How do I report a violation of the policy?
- You can fill out an anonymous complaint form through CSU Environmental Health Services.
How do I approach someone who is violating the policy?
- Be friendly, respectful, and non-confrontational: “Hi! Did you know that CSU has changed its smoking policy? We have designated smoke-free areas with receptacles along the boundaries to make it easier for people to comply. If you’re interested in learning more about what parts of campus are smoke-free, just search ‘smoke free’ on CSU’s website.”
Are there any exemptions from the policy?
- Tobacco or other smoking products used as the subject matter of a bona fide research project approved by the Vice President for Research or designate, as appropriate, are exempt from the policy. Tobacco is also allowed for ceremonial use in connection with the practice of cultural activities by American Indians, as provided by the American Indian Religious Freedom Act, 42 U.S.C sections 1996 and 1996a. All ceremonial use events must be scheduled in advance with Facilities or Environmental Health Services.
Why is the Transit Center smoke-free?
- The Transit Center is operated by Transfort, which is a part of the City of Fort Collins. As such, the CSU Transit Center is subject to all city ordinances and guidelines that apply to any public transit facilities.

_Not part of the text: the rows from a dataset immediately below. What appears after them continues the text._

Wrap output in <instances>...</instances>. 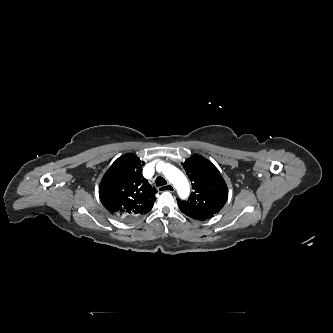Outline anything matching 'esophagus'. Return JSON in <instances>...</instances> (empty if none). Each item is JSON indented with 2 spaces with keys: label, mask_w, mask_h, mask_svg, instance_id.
I'll use <instances>...</instances> for the list:
<instances>
[{
  "label": "esophagus",
  "mask_w": 333,
  "mask_h": 333,
  "mask_svg": "<svg viewBox=\"0 0 333 333\" xmlns=\"http://www.w3.org/2000/svg\"><path fill=\"white\" fill-rule=\"evenodd\" d=\"M160 190L173 192L175 188L171 183H168L166 186L160 187Z\"/></svg>",
  "instance_id": "1"
}]
</instances>
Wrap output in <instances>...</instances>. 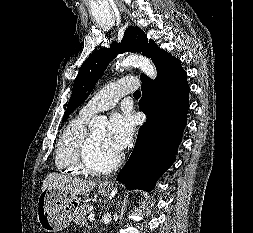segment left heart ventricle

All Transfort public transit facilities, benches, and platforms became smoke-free in 2014.
What is the City of Fort Collins’ smoking policy?
- Fort Collins recently expanded its smoking policy to include Old Town Square, all city owned or operated facilities and grounds, all city parks, trails, and natural areas, and most city-approved events and festivals.
- Other smoke-free areas include:
- Fort Collins restaurants and bars.
- Within 20 feet of outdoor dining areas or patios abutting a public right-of-way or sidewalk.
- Any places of employment, except in locations in which the city code expressly permits smoking.
- Within a 20-foot perimeter outside of the entrances, operable windows, passageways and ventilation systems of smoke-free areas, except for passersby who do not stop.
- Bowling alleys and bingo parlors.
- Transfort’s public transit facilities, benches, and platforms.
- 100 percent of hotel or motel rooms must be smoke-free.
- The use of electronic smoking devices will be prohibited in all places where conventional smoking is not allowed.